» **THE PROBLEM**
Every line with the string "Ajoutez" must be copied from the entries below.

(Extracted page text data)
========================
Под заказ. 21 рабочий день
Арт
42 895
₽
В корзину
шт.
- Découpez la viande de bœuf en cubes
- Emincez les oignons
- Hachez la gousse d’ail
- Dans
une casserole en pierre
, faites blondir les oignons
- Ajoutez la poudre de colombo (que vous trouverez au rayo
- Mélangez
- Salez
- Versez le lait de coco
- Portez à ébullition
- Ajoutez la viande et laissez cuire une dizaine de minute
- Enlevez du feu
========================
» **TASK OUTPUT**
- Ajoutez la poudre de colombo (que vous trouverez au rayo
- Ajoutez la viande et laissez cuire une dizaine de minute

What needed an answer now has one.